We mogen anders omgaan met studentevaluaties
‘Studentevaluaties moeten niet controleren maar het onderwijs verbeteren’
ScienceGuide 21 februari 2024 |
De respons neemt af, de betrouwbaarheid is laag en studenten weten niet goed hoe je feedback moet geven. Daarom is het verstandig om op een andere manier om te gaan met studentevaluaties, zeggen onderzoekers uit Nijmegen en Amsterdam – ook met het oog op anders Erkennen en Waarderen.
Hoewel studentenevaluaties van onderwijs (in de internationale literatuur SET’s geheten) breed worden ingezet en het potentieel hebben om de kwaliteit van onderwijs te verhogen, zijn ze onderwerp van discussie en kritiek binnen de academische wereld. Er bestaat onenigheid over het nut ervan, waarbij de analytische waarde ter discussie staat en bepaalde toepassingen kritiek krijgen vanwege de mogelijke negatieve gevolgen voor docenten.
Onderzoekers van de Radboud Universiteit en de Universiteit van Amsterdam hebben deze kwesties en de complexe toepassing van SET’s binnen universiteiten onderzocht. Ze hebben gekeken naar de manier waarop verschillende academici, zoals studenten, docenten en opleidingsdirecteuren, deze evaluaties inzetten, vormgeven en reflecteren binnen hun onderwijspraktijk. Het onderzoek werpt licht op de uiteenlopende benaderingen van en omgang met SET’s tussen twee universiteiten.
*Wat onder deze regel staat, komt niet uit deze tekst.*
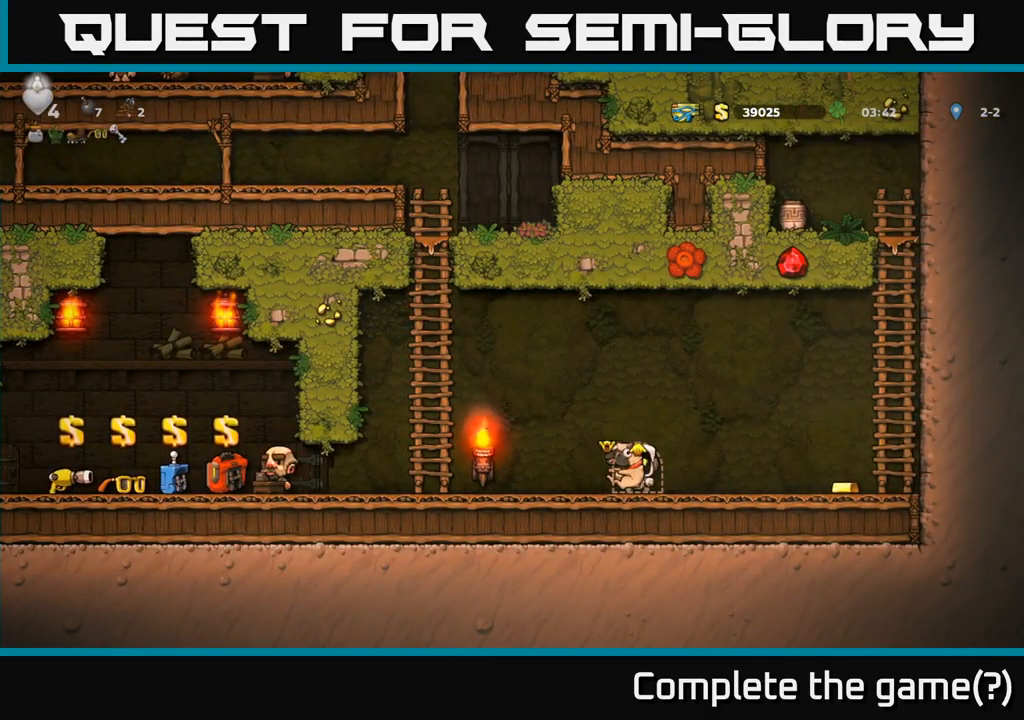
{"buttons": [], "left_stick": "center", "events": [[17, "left_stick", "left"], [117, "left_stick", "center"]]}
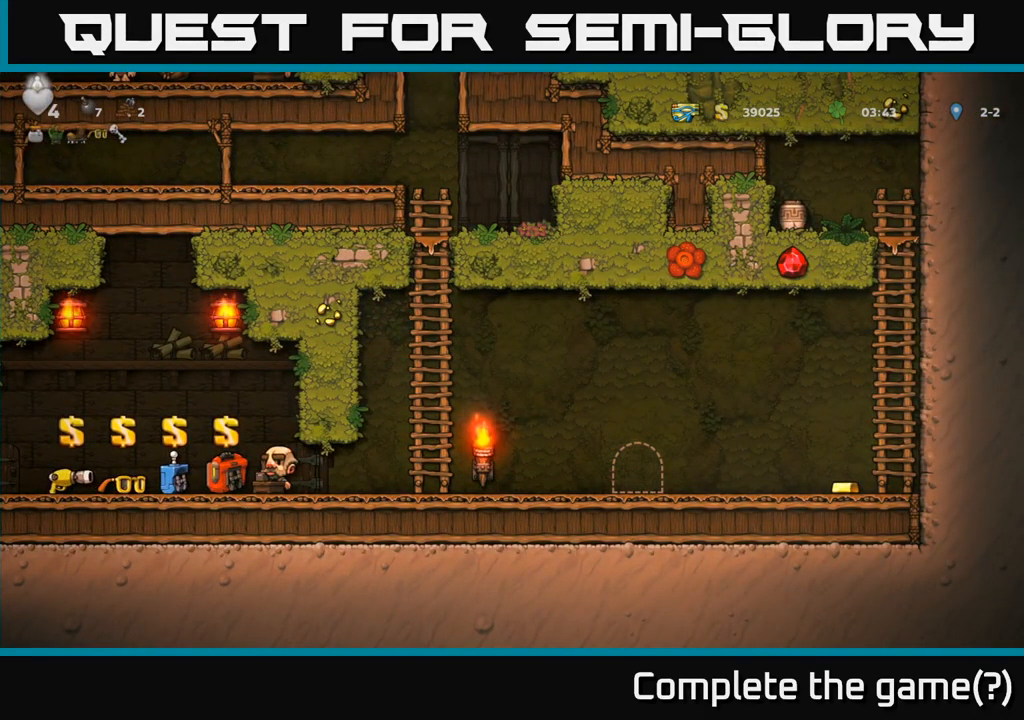
{"buttons": [], "left_stick": "center", "events": []}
Kwetsende opmerkingen gericht tegen vrouwen
Recent onderzoek vestigde aandacht op de kwetsende opmerkingen in SET’s die vaak gericht zijn tegen vrouwelijke docenten en academici uit gemarginaliseerde groepen. Daarnaast belichtte het onrechtvaardigheden en systemisch discriminerende effecten die studentenevaluaties kunnen hebben op besluitvorming rond aanstellingen, promoties en het toekennen van onderscheidingen en onderzoeksbeurzen.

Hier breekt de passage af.